1. Clone dotnet/roslyn and build it with this command:
   • Build.cmd -restore -Configuration Release
2. Build dotnet/roslyn-analyzers in debug mode:
   • Build.cmd -Configuration Debug
3. Run AnalyzerRunner from the Roslyn root directory to get the diagnostics.
   • .\artifacts\bin\AnalyzerRunner\Release\netcoreapp3.1\AnalyzerRunner.exe ..\roslyn-analyzers\artifacts\bin\Microsoft.NetCore.Analyzers.Package\Debug\netstandard2.0 .\Roslyn.sln /stats /concurrent /a AnalyzerNameToTest /log Output.txt
   • Do not forget to change the value after the /a option with your testing analyzer name.
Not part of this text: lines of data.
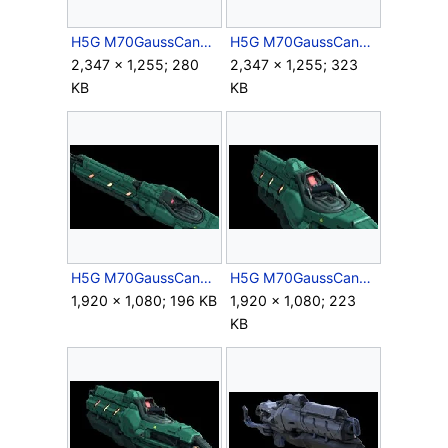
H5G M70GaussCannon HiPoly Render 1.jpg
H5G M70GaussCannon HiPoly Render 2.jpg
2,347 × 1,255; 280
2,347 × 1,255; 323
KB
KB
H5G M70GaussCannon HiPoly Render 3.jpg
H5G M70GaussCannon HiPoly Render 4.jpg
1,920 × 1,080; 196 KB
1,920 × 1,080; 223
KB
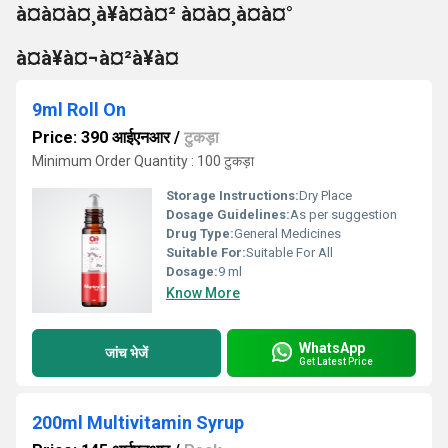
à¤à¤à¤¸à¥à¤à¤² à¤à¤¸à¤à¤°
à¤à¥à¤¬à¤²à¥à¤
9ml Roll On
Price: 390 आईएनआर
/
टुकड़ा
Minimum Order Quantity : 100 टुकड़ा
Storage Instructions:
Dry Place
Dosage Guidelines:
As per suggestion
Drug Type:
General Medicines
Suitable For:
Suitable For All
Dosage:
9 ml
Know More
WhatsApp
जांच भेजें
Get Latest Price
200ml Multivitamin Syrup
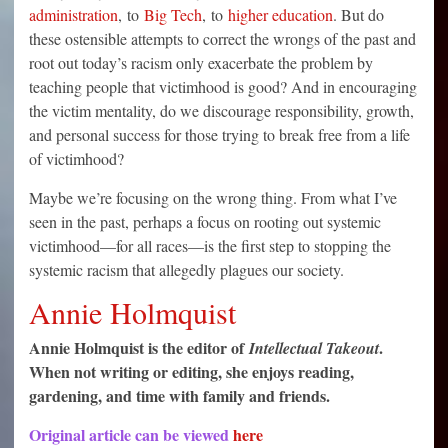
administration
, to
Big Tech
, to
higher education
. But do
these ostensible attempts to correct the wrongs of the past and
root out today’s racism only exacerbate the problem by
teaching people that victimhood is good? And in encouraging
the victim mentality, do we discourage responsibility, growth,
and personal success for those trying to break free from a life
of victimhood?
Maybe we’re focusing on the wrong thing. From what I’ve
seen in the past, perhaps a focus on rooting out systemic
victimhood—for all races—is the first step to stopping the
systemic racism that allegedly plagues our society.
Annie Holmquist
Annie Holmquist is the editor of
.
Intellectual Takeout
When not writing or editing, she enjoys reading,
gardening, and time with family and friends.
Original article can be viewed
here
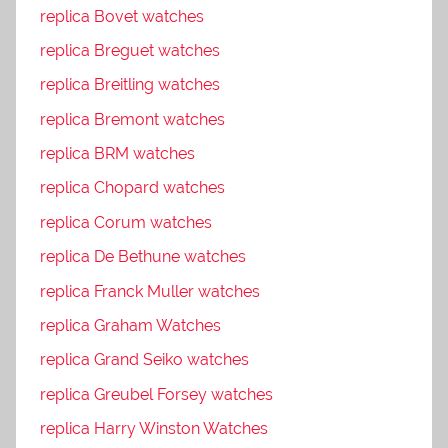
replica Bovet watches
replica Breguet watches
replica Breitling watches
replica Bremont watches
replica BRM watches
replica Chopard watches
replica Corum watches
replica De Bethune watches
replica Franck Muller watches
replica Graham Watches
replica Grand Seiko watches
replica Greubel Forsey watches
replica Harry Winston Watches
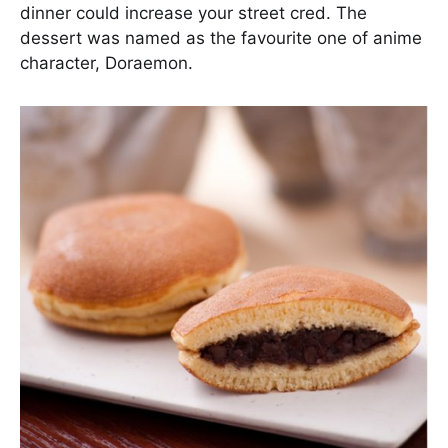
dinner could increase your street cred. The
dessert was named as the favourite one of anime
character, Doraemon.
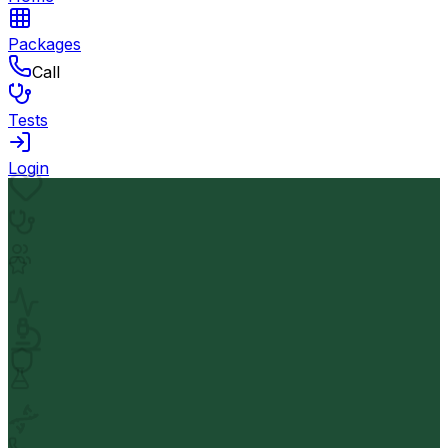
Packages
Call
Tests
Login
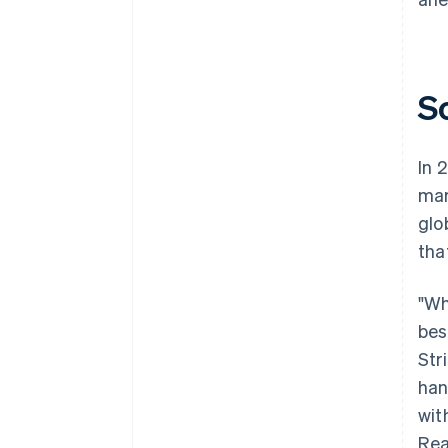
S
In 
mar
glo
tha
"Wh
bes
Str
han
wit
Rea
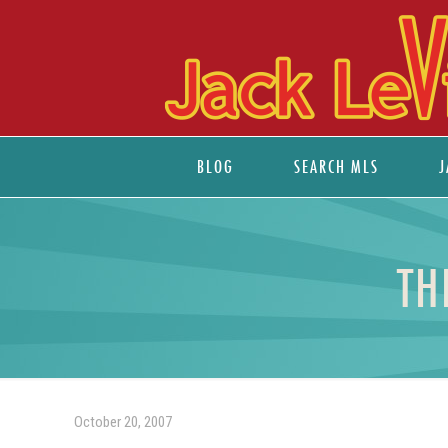
BLOG
SEARCH MLS
J
TH
October 20, 2007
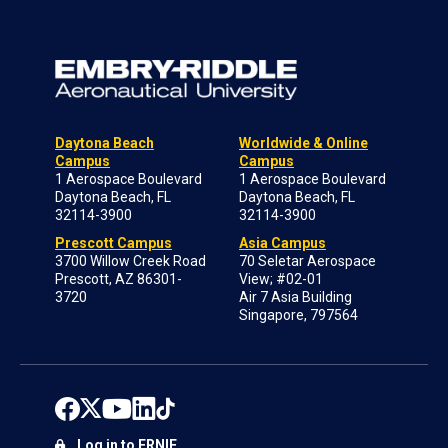
Daytona Beach
Worldwide & Online
Campus
Campus
1 Aerospace Boulevard
1 Aerospace Boulevard
Daytona Beach, FL
Daytona Beach, FL
32114-3900
32114-3900
Prescott Campus
Asia Campus
3700 Willow Creek Road
70 Seletar Aerospace
Prescott, AZ 86301-
View; #02-01
3720
Air 7 Asia Building
Singapore, 797564
Log in to ERNIE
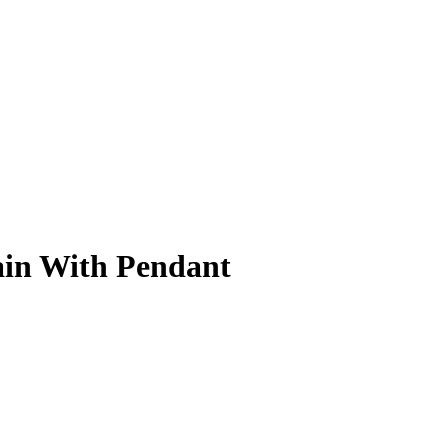
ain With Pendant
The diagnostics reported by the analyzer will be listed in Output.txt.

Debugging analyzer with runtime repo projects

1. Copy over the debug build of analyzer assemblies on top of the NetAnalyzers NuGet package in your packages folder. (Instructions are the same as the step 1 and 2 of Testing against the Runtime repo)
2. Start VS and open a project you want to debug
3. Note the process ID for ServiceHub.RoslynCodeAnalysisService.exe corresponding to that VS instance
   • If you are using a Visual Studio version older than version 16.8 Preview2, then analyzers run in devenv.exe, and you will need to attach that process instead.
   • Code fixes and analyzers run in different processes. If you want to debug the CodeFixProvider corresponding to the analyzer, attach devenv.exe instead.
4. Open another VS instance for RoslynAnalyzers.sln and set breakpoints in the analyzer solution where you want to debug
5. Attach to the above process ID with the RoslynAnalyzers debugger: Debug -> Attach to Process...
6. Start typing in the other project and the breakpoints should hit
   • If breakpoints are not hitting then the RoslynAnalyzers.sln build might not be the same as the build you copied in step 1. Repeat the step again or check if you copied into the correct path.